Any threads that can be traced to violence are grounds for having an account suspended, an understandable decision. But how far this will go, and whose account might be next, is a bit trickier. Any post that Twitter deems to “threaten or harass other people on the basis of race, ethnicity, national origin, sexual orientation, gender, gender identity, religious affiliation, age, disability or serious disease” are subject to suspension.

The danger of this new policy might not be immediately obvious.

Hate shoved underground doesn’t dissipate. It settles in to root. And, as any good gardener knows, the roots of an invasive plant can scurry underground for years, deviating and twisting until they pop up where you least expect to find them. We’ve seen it happened before.

The hateful militancy on display in Charlottesville is traceable to antecedents in the 1990s. The explosion of the Alfred P. Murrah federal building in Oklahoma City in 1995 is significant to the timeline. There is a hauntingly beautiful memorial now on the site, an empty chair for each of the 168 victims, many of them children from the daycare center that was blown apart by the truck bomb.

Timothy McVeigh, who was executed for the murders, devised his scheme to avenge the government siege of a heavily armed, anti-government, white supremacist family at Ruby Ridge, Idaho, in 1992 and to avenge the more deadly federal siege of the Branch Davidian compound in Waco, Texas, in 1993.

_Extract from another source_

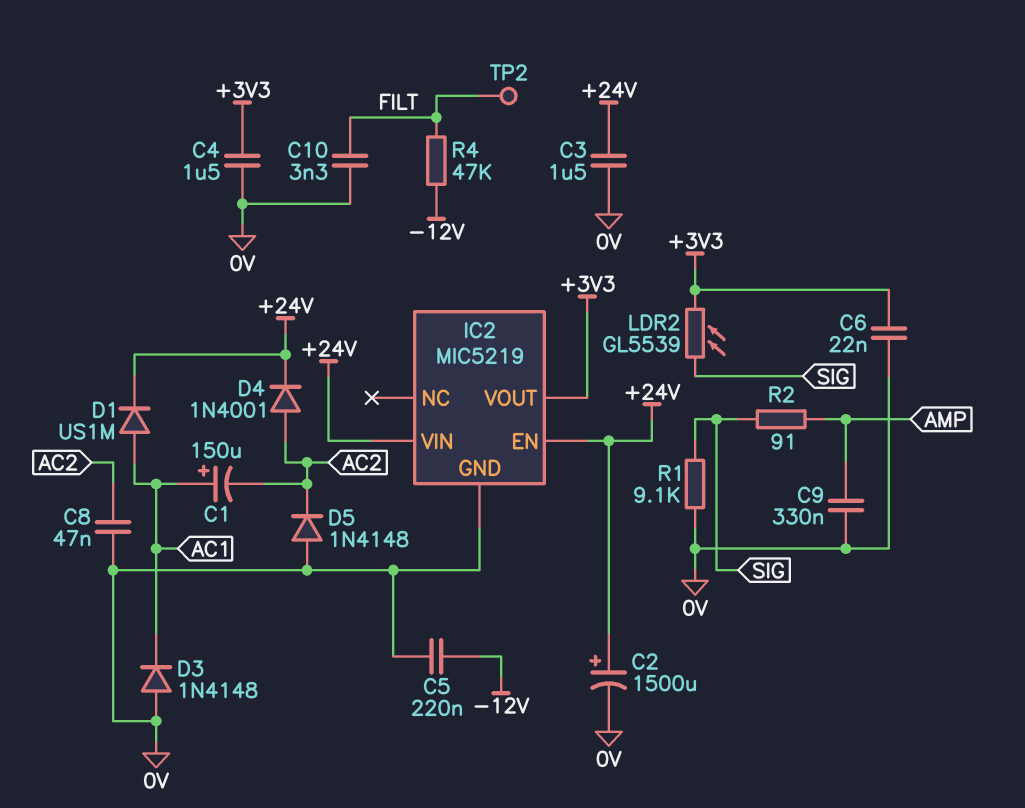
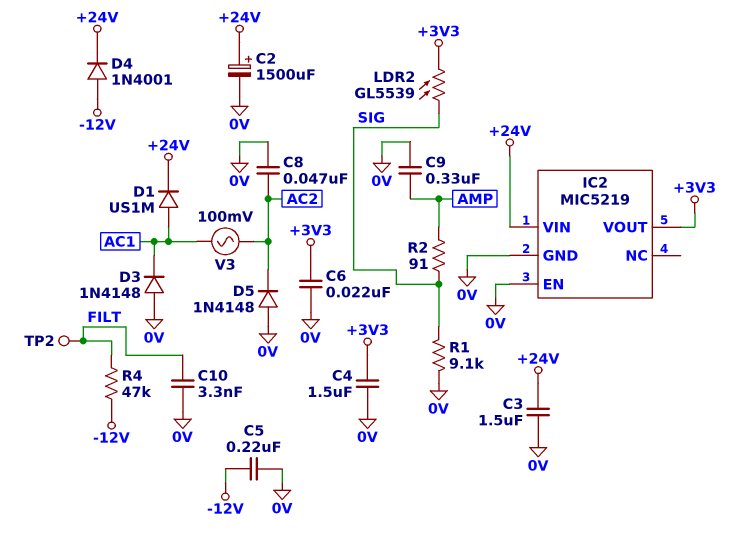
C1: 150uF (plus AC1, minus AC2) -> none
D4: diode 1N4001 (A AC2, K +24V) -> diode 1N4001 (A -12V, K +24V)
IC2 pin EN: +24V -> 0V
V3: none -> AC 100mV (AC1, AC2)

After Oklahoma City, much of this counterculture movement went underground. A whole mishmash of white nationalists, anti-government sovereign citizens and pseudo-military groups began to form, but largely out of public view.

The nation further took its eye off of such domestic terrorism after Sept. 11, believing that foreign terrorists were the more urgent threat.

We should be concerned about what these folks might do in the future, nursing their rage at being sidelined from a social media platform that has done so much to lend them a more prominent public profile.

Already there is evidence that they have merely switched to other platforms. Many others are readily available to them.

As unsettling as it may be to contemplate, right-wing extremists have done much to shape debate in common discourse, be it on immigration enforcement, the Black Lives Matter movement, NFL players taking a knee in solidarity, the dominance of English vs. foreign languages, and who is allowed to speak at college campuses.

The public needs to be informed, aware and engaged. They must grasp how extreme views can infect the wider discourse.

Charlottesville was targeted by racists over the issue of removing Confederate monuments. Reasonable people can disagree on that issue. But they need to also be aware of how nuanced, informed views can be overtaken by emotional and incendiary provocation.

And to do that, we have to be able to see where those prone to violence, to extreme views that no American should stand for, express themselves.